Charities are operating in “protection mode” as they deal with a raft of challenges including online hostility, financial pressures, rising demand and misinformation, according to charity body NCVO.
It says that charity leaders are warning they are “having to adapt to a more volatile, uncertain and pressured operating environment” amid “rising demand, financial pressure, misinformation” as well as “online hostility”.
Its research was carried out among leaders at a series of engagement forums in which they also described increasing attention on their work and an increase in “organisational protection activity”.
They are also “becoming more cautious around visibility, communications and public engagement because of concerns around hostility, reputational challenge and staff safety”.
'Anxiety, exhaustion and leadership fatigue'
The NCVO warns that charity leaders are suffering from “anxiety, exhaustion and leadership fatigue linked to prolonged operational pressure and uncertainty”.
A factor is that “issues once managed within individual teams are now escalating more regularly into leadership and governance spaces because of their operational, reputational or workforce implications”, warns the charity sector body.

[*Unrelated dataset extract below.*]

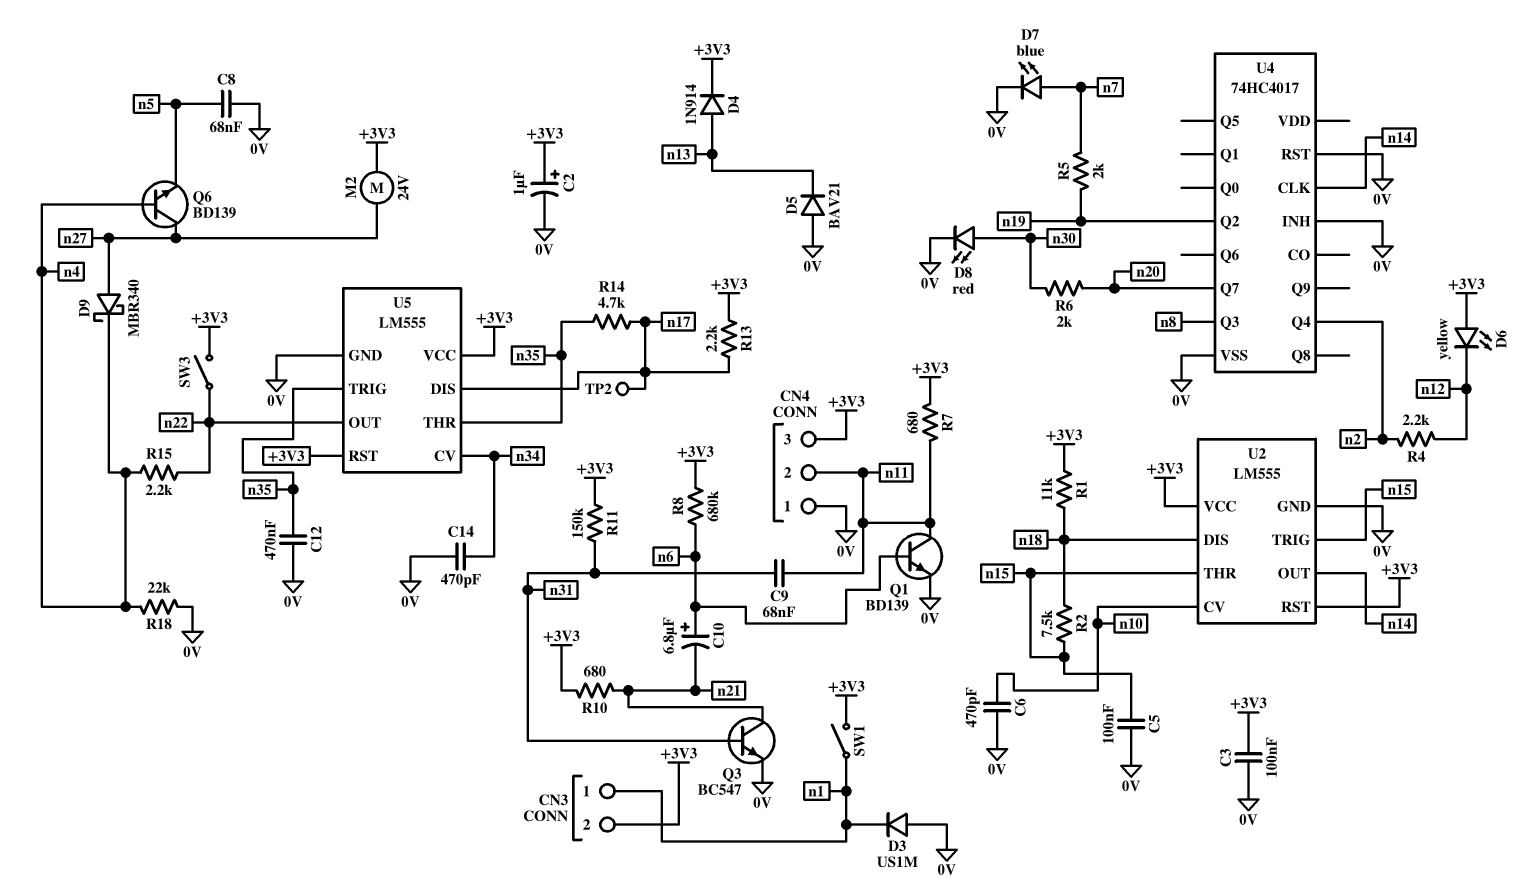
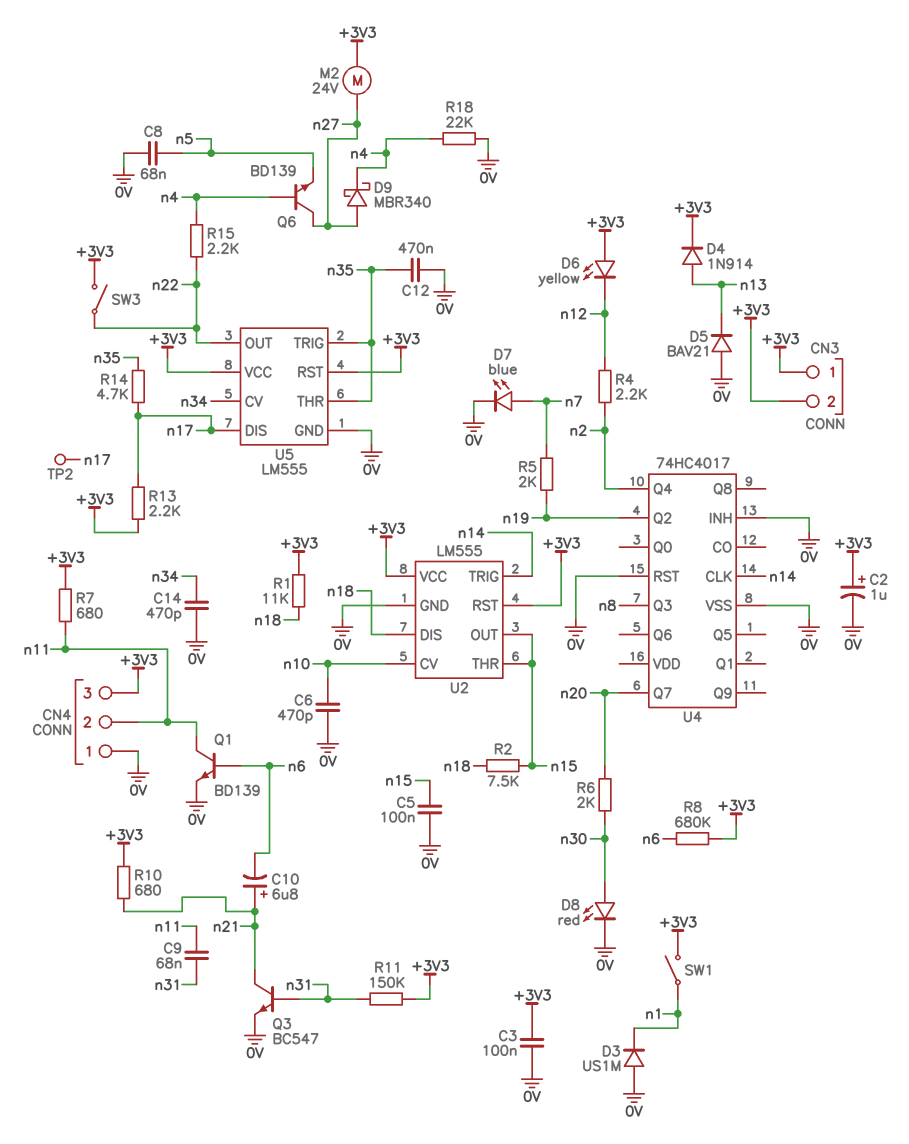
C10: 6.8uF (plus n6, minus n21) -> 6.8uF (plus n21, minus n6)
CN3 pin 1: n1 -> +3V3
U2 pin OUT: n14 -> n15
U2 pin TRIG: n15 -> n14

The NCVO’s report also highlights the impact on charity leaders of “rapid technological change” in spreading misinformation.
One respondent said: “AI as a tool is designed to help our productivity… but what it is also doing is helping the productivity of bad actors.”
Its report also notes that charity leaders “highlighted uncertainty around AI governance and organisational readiness, particularly as technological risks continue to evolve quickly”.
The NCVO added that the protection mode across the sector “should not be understood as organisations stepping back from their purpose”.
Instead “it reflects a sector adapting in real time while continuing to support communities and deliver impact in increasingly complex conditions”.
A report published last year by social enterprise Fair Collective in partnership with NCVO warned that the mental health of small charity leaders had reached “crisis point” with some referencing panic attacks, hospitalisation and feelings of “helplessness”.